Start of TEXT PROVIDED
For more about Saw IV and the Saw IV Blu-ray release, see Saw IV Blu-ray Review published by Martin Liebman on January 18, 2008 where this Blu-ray release scored 3.0 out of 5.
Director: Darren Lynn Bousman
Writers: Marcus Dunstan, Patrick Melton
Starring: Tobin Bell, Costas Mandylor, Scott Patterson, Betsy Russell, Lyriq Bent, Athena Karkanis
» See full cast & crew
Saw IV Blu-ray Review
Saw IV continues the series in the tradition of the first two films.
Reviewed by Martin Liebman, January 18, 2008
Warning: this review contains spoilers relating to earlier films in the Saw franchise.
It's not over. The games have just begun.
Those words scare me perhaps more than anything I've witnessed in any of the films of the Saw franchise. A new Saw movie comes out every Halloween. I would guess that the upcoming Saw V will follow in the footsteps of this disc and not see the light of day on Blu-ray for about a year. Thank goodness for life's little miracles. After watching the "quadrilogy" (to steal a word from Fox) over the course of the past few days, witnessing Saw II, Saw III, and Saw IV for the first time, I must admit that I'm not completely disappointed with the series. I've been impressed that each film builds off the events of the previous films in the franchise, and even if things continue to become more and more illogical, I'll give credit to the writers for trying to make the Saw franchise into something other horror series just don't even bother shooting for. I'm also impressed with the way each movie wraps up at the end, all following a certain visual style as the secrets of the film, and films past, are revealed to both the protagonists and to the audience. Don't get me wrong, the Saw films aren't masterpieces and I doubt I'll ever revisit them again, but they take a novel approach to horror move franchise filmmaking, and for that I am grateful. That said, the last two movies have stretched the story line pretty thin, and I can only hope that Saw V manages to reel the franchise back into some semblance of a level headed, grounded story without getting overly complex or laughable.
End of TEXT PROVIDED
Start of INFORMATION
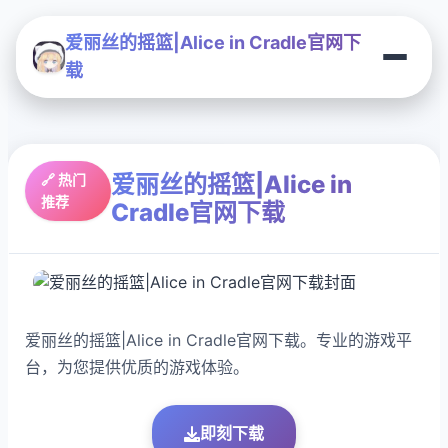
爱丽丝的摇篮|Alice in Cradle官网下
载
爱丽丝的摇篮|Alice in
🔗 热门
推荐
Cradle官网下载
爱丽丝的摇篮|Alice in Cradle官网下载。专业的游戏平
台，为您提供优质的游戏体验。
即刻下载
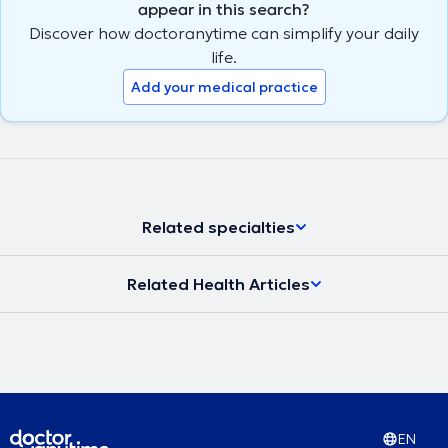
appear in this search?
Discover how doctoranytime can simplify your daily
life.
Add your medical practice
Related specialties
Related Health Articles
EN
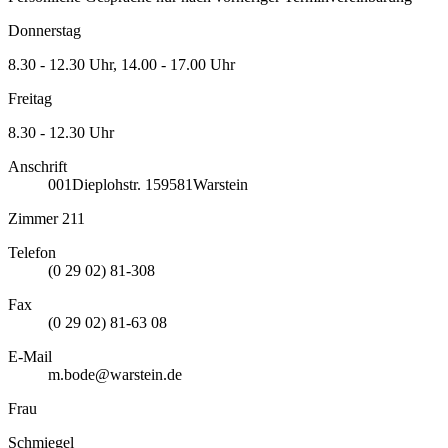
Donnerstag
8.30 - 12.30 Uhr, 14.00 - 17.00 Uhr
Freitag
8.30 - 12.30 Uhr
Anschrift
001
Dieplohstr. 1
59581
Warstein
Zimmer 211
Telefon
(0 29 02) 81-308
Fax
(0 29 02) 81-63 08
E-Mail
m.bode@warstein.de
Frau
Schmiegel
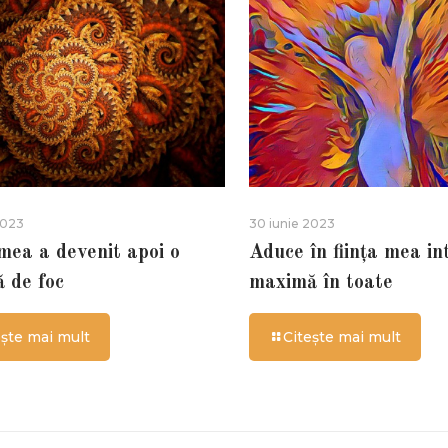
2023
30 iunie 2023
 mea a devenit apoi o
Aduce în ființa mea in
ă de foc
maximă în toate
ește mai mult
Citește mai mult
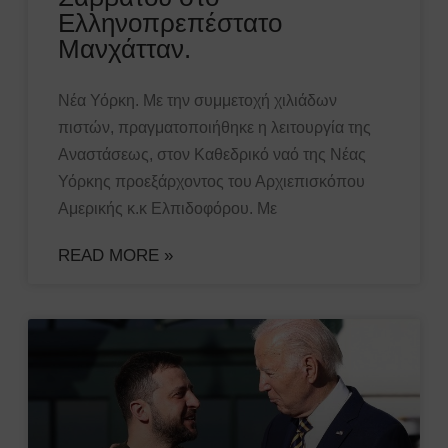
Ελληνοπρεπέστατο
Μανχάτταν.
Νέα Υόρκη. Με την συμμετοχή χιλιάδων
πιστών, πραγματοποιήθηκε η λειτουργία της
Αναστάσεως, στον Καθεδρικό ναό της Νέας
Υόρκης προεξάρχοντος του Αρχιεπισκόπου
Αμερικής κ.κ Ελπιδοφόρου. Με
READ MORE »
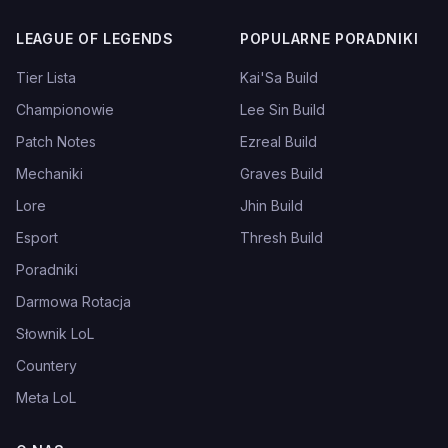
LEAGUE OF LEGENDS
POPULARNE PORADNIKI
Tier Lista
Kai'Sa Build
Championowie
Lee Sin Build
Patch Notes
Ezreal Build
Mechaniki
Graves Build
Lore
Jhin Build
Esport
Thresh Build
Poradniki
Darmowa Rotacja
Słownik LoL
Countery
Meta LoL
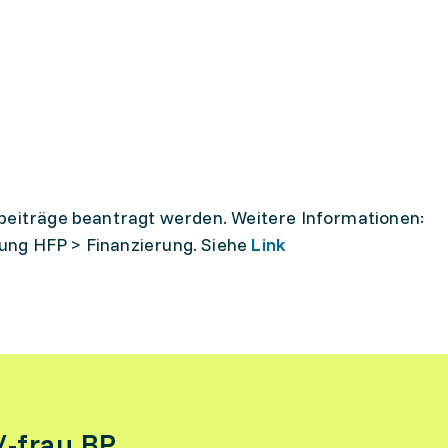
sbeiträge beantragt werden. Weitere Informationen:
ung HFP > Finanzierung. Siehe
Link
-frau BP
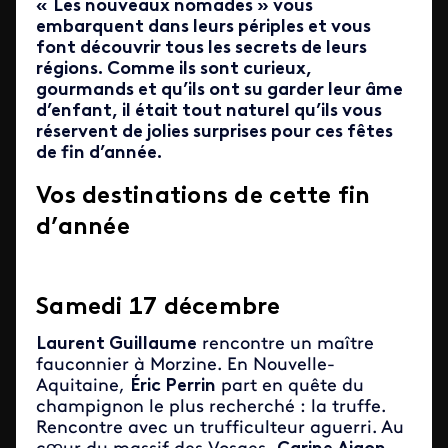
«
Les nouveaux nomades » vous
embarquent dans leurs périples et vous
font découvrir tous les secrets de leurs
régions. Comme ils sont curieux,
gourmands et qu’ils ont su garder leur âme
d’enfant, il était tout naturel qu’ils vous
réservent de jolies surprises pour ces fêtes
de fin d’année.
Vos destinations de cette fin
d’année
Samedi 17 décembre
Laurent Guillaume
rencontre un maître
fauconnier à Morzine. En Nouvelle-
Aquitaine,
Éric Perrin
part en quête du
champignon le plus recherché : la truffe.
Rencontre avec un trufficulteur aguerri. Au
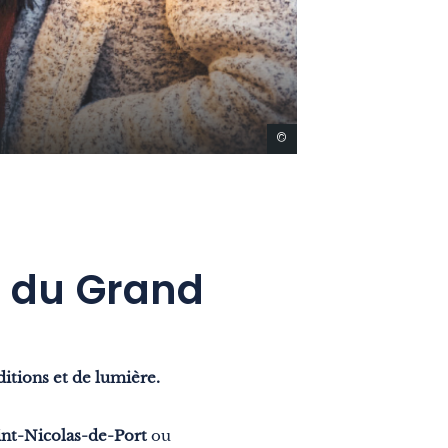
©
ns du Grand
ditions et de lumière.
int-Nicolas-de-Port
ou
End of INFORMATION
PROBLEM A: Please copy out the stretch of the records from the line containing "sbeiträge beantragt werden." through the end of the records, and leave out the picture markers.
PROBLEM B: Write a continuation of the Saw IV Blu-ray review, picking up after its last sentence.

EXERCISE ANSWER A:
sbeiträge beantragt werden. Weitere Informationen:
ung HFP > Finanzierung. Siehe
Link
-frau BP
«
Les nouveaux nomades » vous
embarquent dans leurs périples et vous
font découvrir tous les secrets de leurs
régions. Comme ils sont curieux,
gourmands et qu’ils ont su garder leur âme
d’enfant, il était tout naturel qu’ils vous
réservent de jolies surprises pour ces fêtes
de fin d’année.
Vos destinations de cette fin
d’année
Samedi 17 décembre
Laurent Guillaume
rencontre un maître
fauconnier à Morzine. En Nouvelle-
Aquitaine,
Éric Perrin
part en quête du
champignon le plus recherché : la truffe.
Rencontre avec un trufficulteur aguerri. Au
©
ns du Grand
ditions et de lumière.
int-Nicolas-de-Port
ou

EXERCISE ANSWER B:
As Saw IV opens, gore fiends are treated to an autopsy of Jigsaw's body. We see it performed in excruciating, stomach churning detail. The doctors find a micro cassette tape in the killer's stomach, which will prove to be important by the end of the film. Meanwhile, investigators, along with Officer Rigg (Lyriq Bent, reprising his role from previous films in the series), discover the location of detective Kerry's (Dina Meyer, also reprising her role from previous Saw films) corpse. Investigators believe that the small statured Amanda (Shawnee Smith, veteran of the series) and Jigsaw (Tobin Bell, Saw star) could not have suspended her body alone and that there must be a third, as of yet unknown, associate on the loose. This assailant proceeds to attack officer Rigg and when he awakens, he finds himself victim to a Jigsaw-esque game where he is given 90 minutes to find detective Matthews (Donnie Wahlberg, Saw II) who is still alive and in the custody of Jigsaw's mysterious assistant some six months later. Rigg must travel to several locations where he is forced to choose whether to help victims escape from their traps or allow them to remain as they are. As Rigg gets closer to finding detective Matthews, subsequent events lead the viewer to realize that the events of Saw IV are actually happening in conjunction with those of Saw III and several mysteries are revealed in clever fashion. There's just too much going on to say anything else without spoiling some part of the film, so I'll stop here and allow the movie, should you choose to watch it, to unravel the mysteries for you because everything ties together in a very clever fashion.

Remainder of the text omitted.